Sunday, March 28, 2021


Warning: controversial ideas to make one think.

All sorts of people are up in arms (metaphorically, at least for now) about the treatment of the Uyghurs by the Chinese government.

Of course there is a lot of history, several thousand years’ worth, and if you want an introduction Wikipedia is as good place to start at as any. It’s complicated. But what is clear today is that the Peoples Republic of China regards the Xinjiang Uygur Autonomous Region as very much part of China and anybody who calls for independence, such as The Turkistan Islamic Party, is regarded as a ‘terrorist’ and ‘separatist’. (The UN Security Council has also listed them as a terrorist organisation.)
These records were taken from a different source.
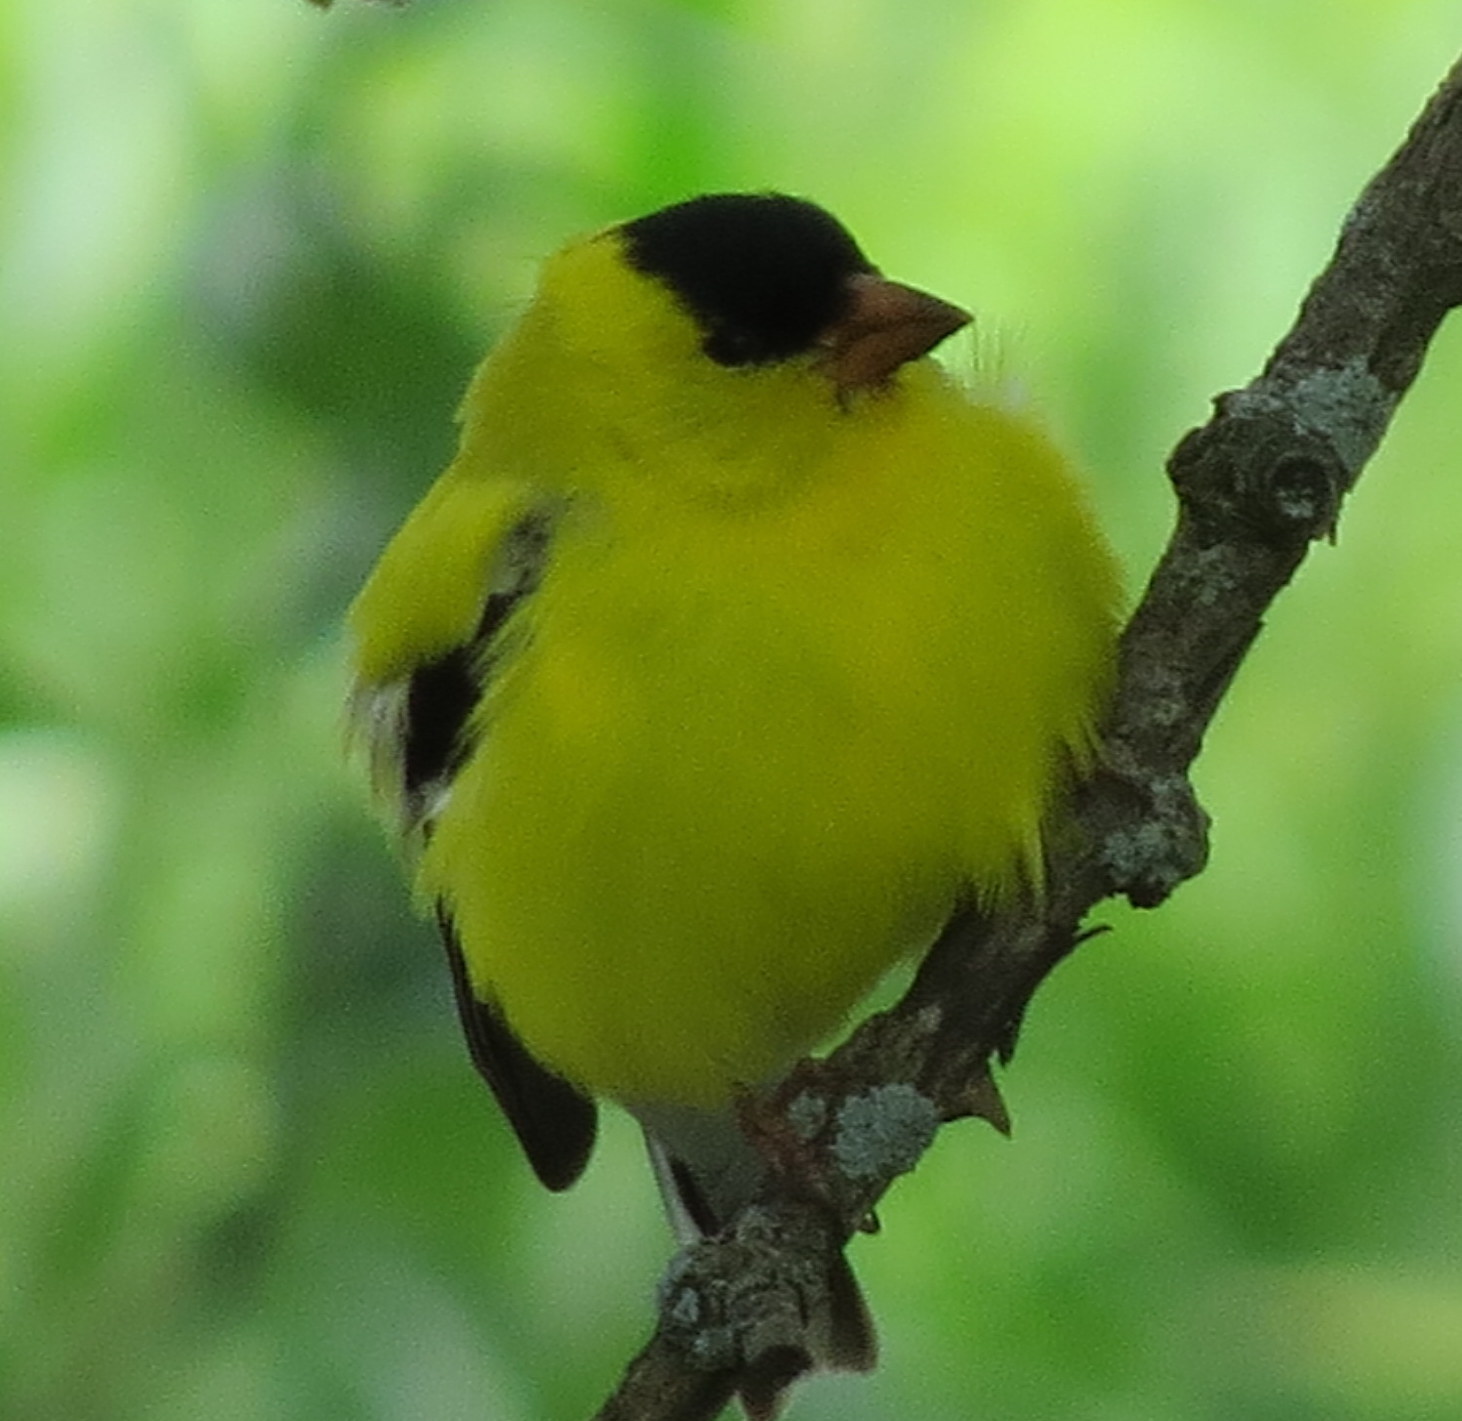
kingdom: Animalia
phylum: Chordata
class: Aves
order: Passeriformes
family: Fringillidae
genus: Spinus
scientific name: Spinus tristis
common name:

A great deal has been written, by Western commentators and politicians, about the wrongs that the Chinese government has been doing to the Uyghurs. Some have used the word ‘genocide’ to describe the actions. We should be cautious in that respect. It would be unfortunate if the G-word were to become devalued. Genocide is what some German Christians did to many German Jews and events in Cambodia and Ruanda may also fit the bill. The current situation is not so clear and certainly nobody is alleging that thousands of people have been killed. The UN definition does include some features that might, arguably, apply.

But let’s look from another viewpoint. The Chinese government like to stress their desire for a harmonious society, with everybody working for the common good. This, of course, is an attitude deeply embedded in Chinese culture going back millennia to Confucius and before, not an invention of the communists. Troublesome Islamists exploding bombs to further their cause of setting up an Islamic state does not fit easily with the notion of harmony in the Peoples Republic.
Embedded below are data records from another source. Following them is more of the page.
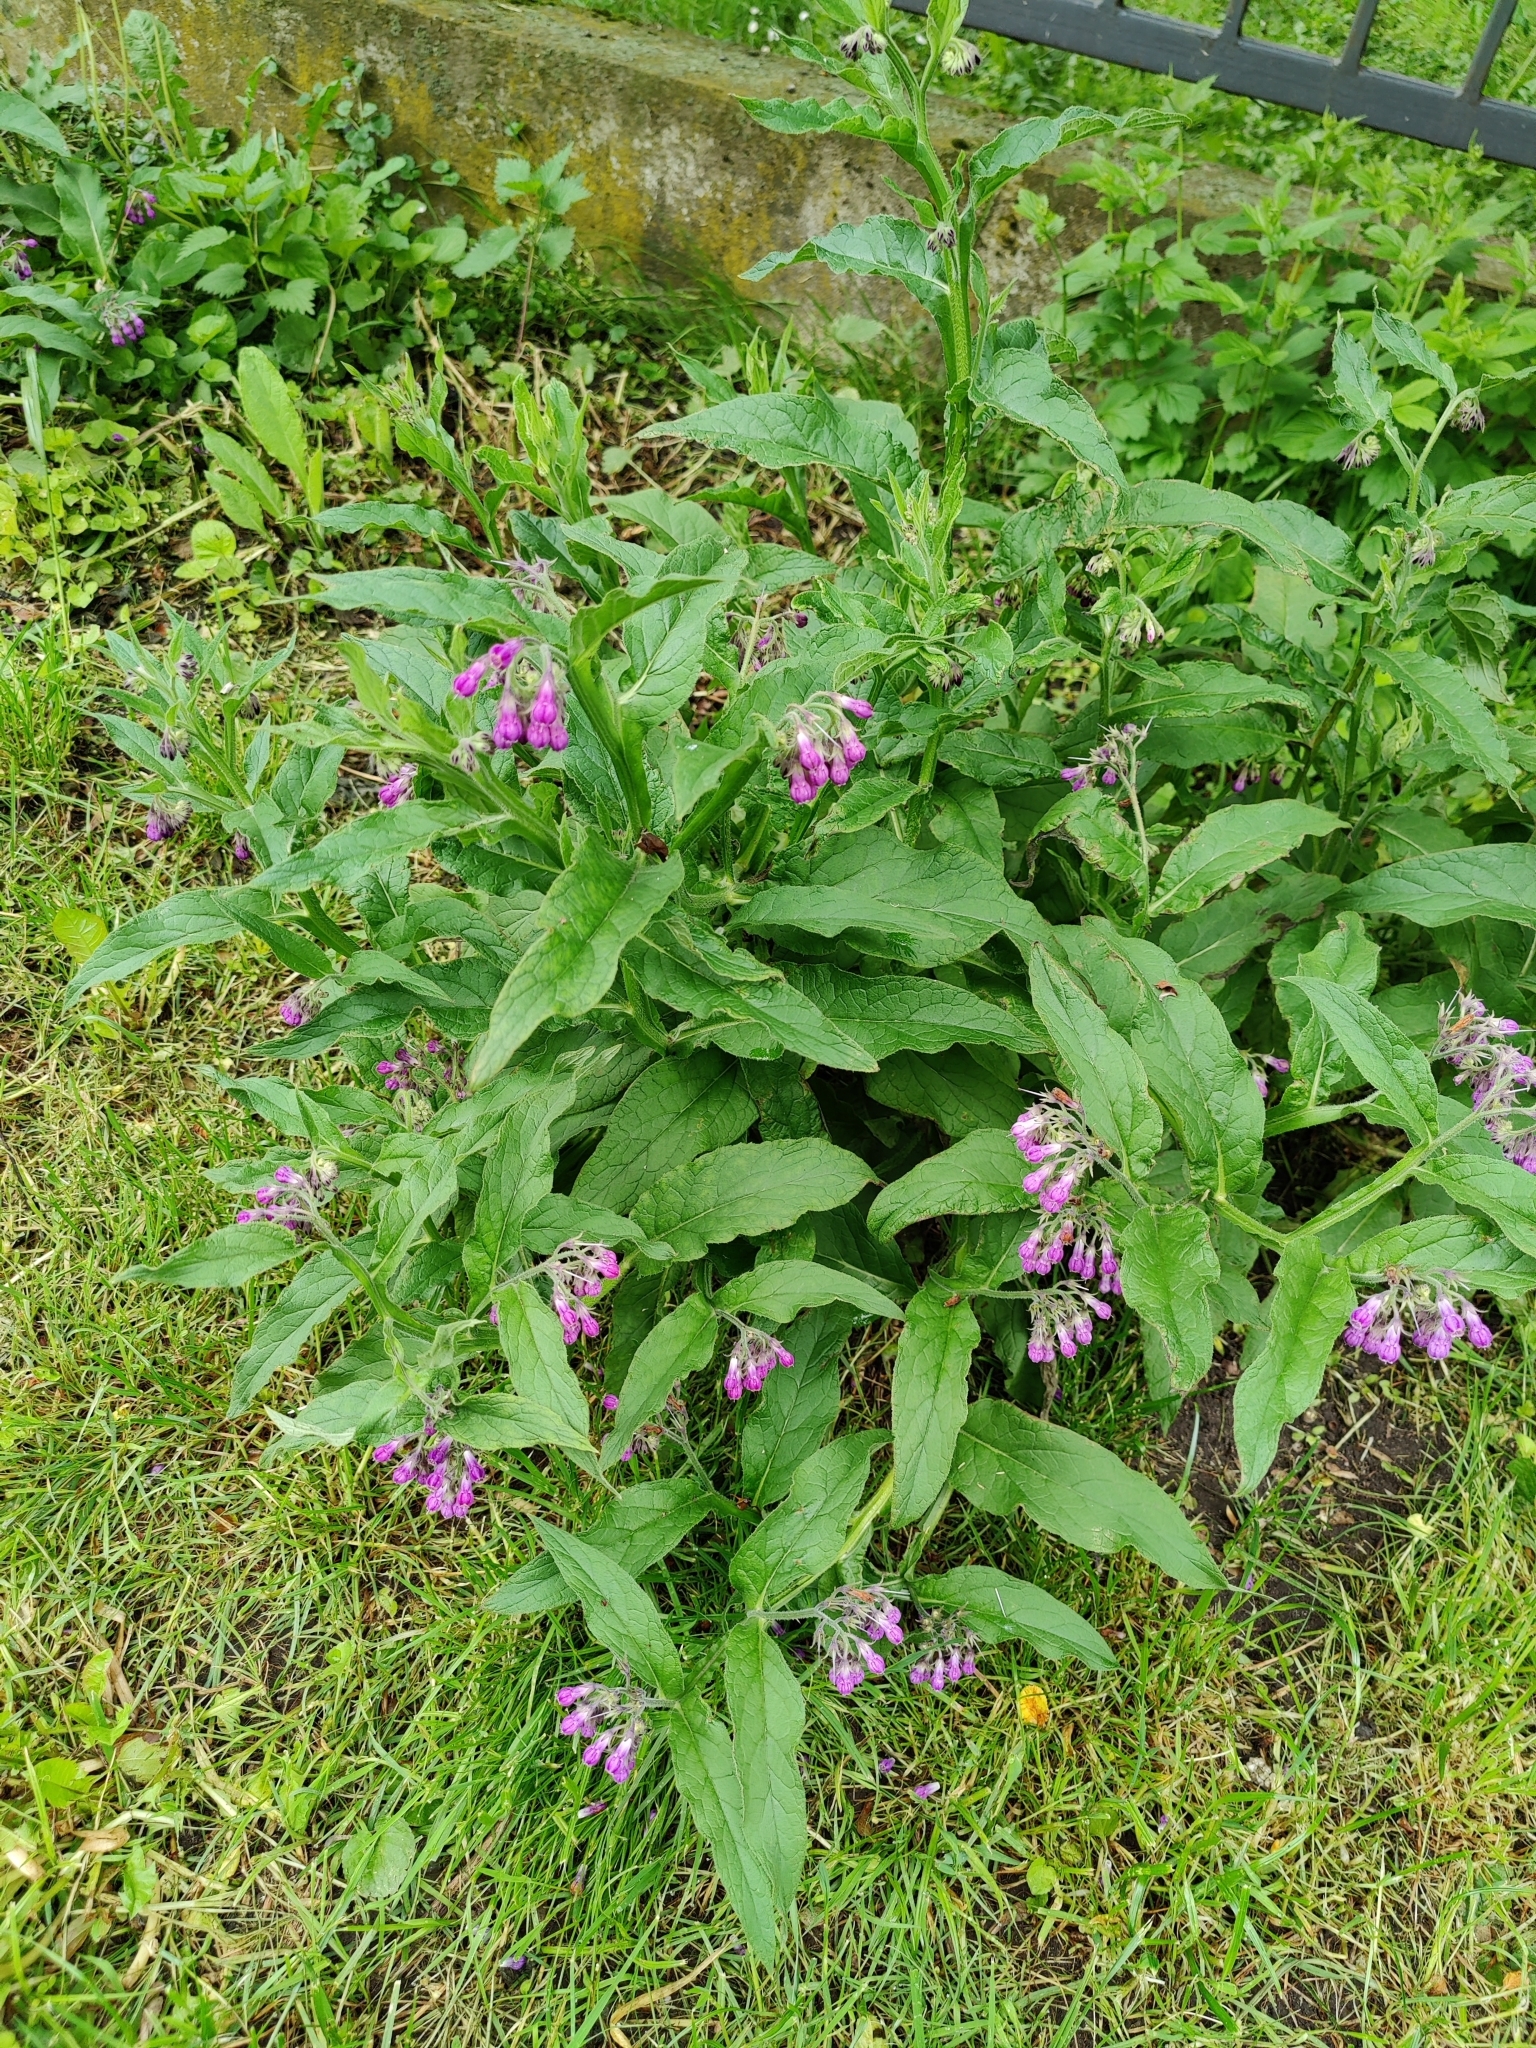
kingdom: Plantae
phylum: Tracheophyta
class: Magnoliopsida
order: Boraginales
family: Boraginaceae
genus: Symphytum
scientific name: Symphytum officinale
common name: Common comfrey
Importantly, and this is really my main point, the Chinese have seen how Islamists have been dealt with in other places. The Chechen Wars of the 1990s and early 2000s were disastrous for all concerned, Russians and indigenous people alike, and the resulting Islamic state must be an outcome the Chinese government are keen to avoid. The Western approach in Afghanistan, Iraq, Libya, Syria, Yemen and elsewhere must make any admonition by European and American politicians ring hollow. The tragedy of sub-Saharan Africa, from Somalia to Nigeria and now south to Mozambique, is a series of object lessons in how not to deal with the rise of Islamism. The seemingly never ending conflict between Jews and Muslims, with sporadic interventions of Christians down the centuries, is another reminder that allowing religion to get involved with governance does not always make for a harmonious society. 

Is it any wonder then, that the Chinese are attempting a different approach, which while it may involve dealing harshly with the more recalcitrant people, stops a long way short of dropping bombs from great heights, a tactic that has been used all too often by the UK and the USA?